Written during the Civil War, "Cavalry Crossing a Ford" was first published in Drum-Taps (1865) and incorporated into the body of Leaves of Grass in 1871 as part of the "Drum-Taps" cluster, where it remained through subsequent editions of Leaves. "Cavalry" is one of several "Drum-Taps" poems remarkable for their concise and photographic precision of imagery.

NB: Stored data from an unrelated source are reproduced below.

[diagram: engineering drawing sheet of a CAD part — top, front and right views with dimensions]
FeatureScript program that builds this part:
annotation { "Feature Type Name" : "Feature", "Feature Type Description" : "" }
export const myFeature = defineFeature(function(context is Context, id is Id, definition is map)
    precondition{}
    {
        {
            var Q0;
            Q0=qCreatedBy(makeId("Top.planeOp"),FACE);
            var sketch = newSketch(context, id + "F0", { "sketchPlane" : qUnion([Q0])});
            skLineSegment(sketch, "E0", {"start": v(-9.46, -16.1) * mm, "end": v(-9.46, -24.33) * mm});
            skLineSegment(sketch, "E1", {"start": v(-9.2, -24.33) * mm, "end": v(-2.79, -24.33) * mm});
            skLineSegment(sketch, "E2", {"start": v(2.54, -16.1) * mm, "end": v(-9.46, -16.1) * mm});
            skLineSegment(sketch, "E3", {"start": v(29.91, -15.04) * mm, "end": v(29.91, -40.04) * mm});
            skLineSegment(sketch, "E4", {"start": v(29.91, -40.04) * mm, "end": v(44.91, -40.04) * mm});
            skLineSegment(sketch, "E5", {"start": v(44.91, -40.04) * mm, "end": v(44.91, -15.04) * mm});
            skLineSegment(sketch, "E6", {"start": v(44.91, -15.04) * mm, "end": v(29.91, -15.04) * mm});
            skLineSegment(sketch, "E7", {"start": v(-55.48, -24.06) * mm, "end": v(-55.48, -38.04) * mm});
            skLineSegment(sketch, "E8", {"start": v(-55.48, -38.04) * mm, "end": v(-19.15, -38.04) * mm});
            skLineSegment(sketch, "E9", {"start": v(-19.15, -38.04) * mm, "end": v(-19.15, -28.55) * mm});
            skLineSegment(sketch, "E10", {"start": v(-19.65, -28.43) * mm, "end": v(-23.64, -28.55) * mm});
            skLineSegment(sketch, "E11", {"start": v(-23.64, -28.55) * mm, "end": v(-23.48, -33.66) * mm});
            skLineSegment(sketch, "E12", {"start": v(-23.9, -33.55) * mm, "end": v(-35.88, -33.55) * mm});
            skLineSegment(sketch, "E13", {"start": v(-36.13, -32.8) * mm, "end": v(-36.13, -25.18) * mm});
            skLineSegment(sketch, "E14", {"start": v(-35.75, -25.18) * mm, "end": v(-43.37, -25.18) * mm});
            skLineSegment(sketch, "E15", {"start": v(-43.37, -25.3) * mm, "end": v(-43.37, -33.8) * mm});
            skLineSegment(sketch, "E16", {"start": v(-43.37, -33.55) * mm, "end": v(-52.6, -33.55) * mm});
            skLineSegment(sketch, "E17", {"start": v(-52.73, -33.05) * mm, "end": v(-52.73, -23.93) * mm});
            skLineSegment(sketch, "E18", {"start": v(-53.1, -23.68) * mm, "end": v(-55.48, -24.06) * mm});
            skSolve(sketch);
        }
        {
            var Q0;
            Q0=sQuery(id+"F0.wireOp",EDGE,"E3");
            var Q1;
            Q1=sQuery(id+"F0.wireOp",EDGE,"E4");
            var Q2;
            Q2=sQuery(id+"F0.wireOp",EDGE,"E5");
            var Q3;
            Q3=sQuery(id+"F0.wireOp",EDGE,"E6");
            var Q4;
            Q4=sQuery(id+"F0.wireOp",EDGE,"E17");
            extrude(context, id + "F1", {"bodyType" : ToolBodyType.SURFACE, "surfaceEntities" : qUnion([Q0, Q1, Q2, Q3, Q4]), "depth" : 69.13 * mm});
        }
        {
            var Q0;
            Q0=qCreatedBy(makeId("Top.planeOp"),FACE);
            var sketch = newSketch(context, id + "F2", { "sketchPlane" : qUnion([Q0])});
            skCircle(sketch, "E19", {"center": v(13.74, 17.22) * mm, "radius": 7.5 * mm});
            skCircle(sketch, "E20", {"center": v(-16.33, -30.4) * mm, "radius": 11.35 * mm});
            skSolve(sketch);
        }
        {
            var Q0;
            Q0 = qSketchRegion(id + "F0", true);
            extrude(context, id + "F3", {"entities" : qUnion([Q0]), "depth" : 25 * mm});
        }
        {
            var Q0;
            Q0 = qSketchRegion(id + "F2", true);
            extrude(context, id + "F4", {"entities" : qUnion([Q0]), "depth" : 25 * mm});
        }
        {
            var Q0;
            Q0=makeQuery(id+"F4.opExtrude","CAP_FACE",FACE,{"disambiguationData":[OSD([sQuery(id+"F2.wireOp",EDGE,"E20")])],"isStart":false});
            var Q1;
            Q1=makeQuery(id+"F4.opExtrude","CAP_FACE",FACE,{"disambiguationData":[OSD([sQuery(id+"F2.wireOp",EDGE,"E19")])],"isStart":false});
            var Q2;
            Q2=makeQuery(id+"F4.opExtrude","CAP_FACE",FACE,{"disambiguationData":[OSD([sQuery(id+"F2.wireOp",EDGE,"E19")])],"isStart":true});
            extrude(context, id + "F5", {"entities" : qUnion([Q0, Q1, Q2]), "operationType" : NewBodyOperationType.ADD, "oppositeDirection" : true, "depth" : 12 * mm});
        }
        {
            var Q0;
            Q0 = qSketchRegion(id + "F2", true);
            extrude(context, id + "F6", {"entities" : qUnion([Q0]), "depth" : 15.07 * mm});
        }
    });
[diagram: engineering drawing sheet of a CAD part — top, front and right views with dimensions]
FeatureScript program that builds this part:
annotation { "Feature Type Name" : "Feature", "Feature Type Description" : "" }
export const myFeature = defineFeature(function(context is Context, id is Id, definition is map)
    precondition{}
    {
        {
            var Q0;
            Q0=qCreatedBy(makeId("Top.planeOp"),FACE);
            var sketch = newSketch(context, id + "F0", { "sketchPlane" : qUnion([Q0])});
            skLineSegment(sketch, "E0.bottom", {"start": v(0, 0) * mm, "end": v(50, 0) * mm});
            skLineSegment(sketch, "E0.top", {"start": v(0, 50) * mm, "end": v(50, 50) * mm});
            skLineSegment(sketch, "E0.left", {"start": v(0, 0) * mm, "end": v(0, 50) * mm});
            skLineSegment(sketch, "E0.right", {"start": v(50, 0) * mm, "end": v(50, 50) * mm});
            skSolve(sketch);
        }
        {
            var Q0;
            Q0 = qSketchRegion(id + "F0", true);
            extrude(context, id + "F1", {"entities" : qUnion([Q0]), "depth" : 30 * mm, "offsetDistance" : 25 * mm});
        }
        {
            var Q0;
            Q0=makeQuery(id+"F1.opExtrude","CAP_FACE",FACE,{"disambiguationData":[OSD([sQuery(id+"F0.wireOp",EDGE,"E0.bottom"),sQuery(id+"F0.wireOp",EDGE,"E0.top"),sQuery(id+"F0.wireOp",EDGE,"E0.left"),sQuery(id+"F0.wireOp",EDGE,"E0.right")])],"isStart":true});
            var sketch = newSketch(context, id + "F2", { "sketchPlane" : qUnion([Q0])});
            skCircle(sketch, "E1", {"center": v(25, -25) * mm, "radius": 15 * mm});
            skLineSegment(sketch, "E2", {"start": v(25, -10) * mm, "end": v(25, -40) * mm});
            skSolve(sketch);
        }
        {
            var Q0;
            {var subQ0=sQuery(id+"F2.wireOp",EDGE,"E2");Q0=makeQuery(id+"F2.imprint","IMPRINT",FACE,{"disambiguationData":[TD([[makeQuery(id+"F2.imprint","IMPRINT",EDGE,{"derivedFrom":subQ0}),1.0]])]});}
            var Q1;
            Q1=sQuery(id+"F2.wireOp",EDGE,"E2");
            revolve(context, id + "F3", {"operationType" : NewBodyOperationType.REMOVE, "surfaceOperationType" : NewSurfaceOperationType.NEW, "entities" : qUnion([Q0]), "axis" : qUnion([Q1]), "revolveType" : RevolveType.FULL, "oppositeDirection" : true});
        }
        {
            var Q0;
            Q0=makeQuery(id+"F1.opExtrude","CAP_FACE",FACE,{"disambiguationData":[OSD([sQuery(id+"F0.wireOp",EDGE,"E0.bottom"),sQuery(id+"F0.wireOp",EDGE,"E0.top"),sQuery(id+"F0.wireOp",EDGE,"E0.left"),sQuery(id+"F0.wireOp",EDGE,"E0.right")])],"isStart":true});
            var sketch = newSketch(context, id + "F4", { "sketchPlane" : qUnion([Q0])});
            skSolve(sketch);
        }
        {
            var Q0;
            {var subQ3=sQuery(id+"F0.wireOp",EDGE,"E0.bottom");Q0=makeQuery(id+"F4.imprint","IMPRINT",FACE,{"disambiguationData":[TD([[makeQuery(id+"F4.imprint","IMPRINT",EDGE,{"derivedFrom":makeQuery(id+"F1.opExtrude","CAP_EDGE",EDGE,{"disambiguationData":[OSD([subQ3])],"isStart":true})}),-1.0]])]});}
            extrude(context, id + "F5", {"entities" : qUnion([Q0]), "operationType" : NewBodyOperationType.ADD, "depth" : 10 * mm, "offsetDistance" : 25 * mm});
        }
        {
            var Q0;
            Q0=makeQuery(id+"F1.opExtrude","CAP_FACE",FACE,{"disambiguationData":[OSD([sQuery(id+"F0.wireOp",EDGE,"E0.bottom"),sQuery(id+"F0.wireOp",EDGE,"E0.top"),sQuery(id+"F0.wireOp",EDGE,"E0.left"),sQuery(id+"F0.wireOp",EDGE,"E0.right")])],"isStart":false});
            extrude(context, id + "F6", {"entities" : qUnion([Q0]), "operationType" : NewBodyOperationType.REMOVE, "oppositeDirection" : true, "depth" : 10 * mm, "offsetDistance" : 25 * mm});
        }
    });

The poem depicts a unified scene of varied images rendered in a single moment. The literal image, which seems to be almost instantaneously observed by the speaker's eye, invites comparison with the then nascent art of photography. Yet the poem's spare imagery deftly shades into the symbolic. Depicting individual figures ("each person a picture") engaged in collective action, the poem exemplifies Whitman's balanced celebration of the individual and the democratic "en-masse"—the individualism tempered by community and comraderie that he sees as indispensable to the survival of union and democracy.
Some critical interest (e.g., Howard Waskow, John Schwiebert) has focused on the roles readers play in "Cavalry" and other "imagistic" Whitman poems. Lacking the strong and rather discursive speaker-persona of "Song of Myself," these poems focus more exclusively on the image itself, without authorial guidance or explanation, thus emphasizing the reader's creative role in making meaning. Such a view coincides with Whitman's own contention that a poem should not be a finished product but a beginning, that the reader "must himself or herself construct indeed the poem" (Whitman 425).
Bibliography
Erkkila, Betsy. Whitman the Political Poet. New York: Oxford, 1989.
French, Roberts W. "Reading Whitman: 'Cavalry Crossing a Ford.'" The English Record 27 (1976): 16–19.
Schwiebert, John E. The Frailest Leaves: Whitman's Poetic Technique and Style in the Short Poem. New York: Lang, 1992.
Waskow, Howard J. Whitman: Explorations in Form. Chicago: U of Chicago P, 1966.
Whitman, Walt. Prose Works 1892. Ed. Floyd Stovall. Vol. 2. New York: New York UP, 1964.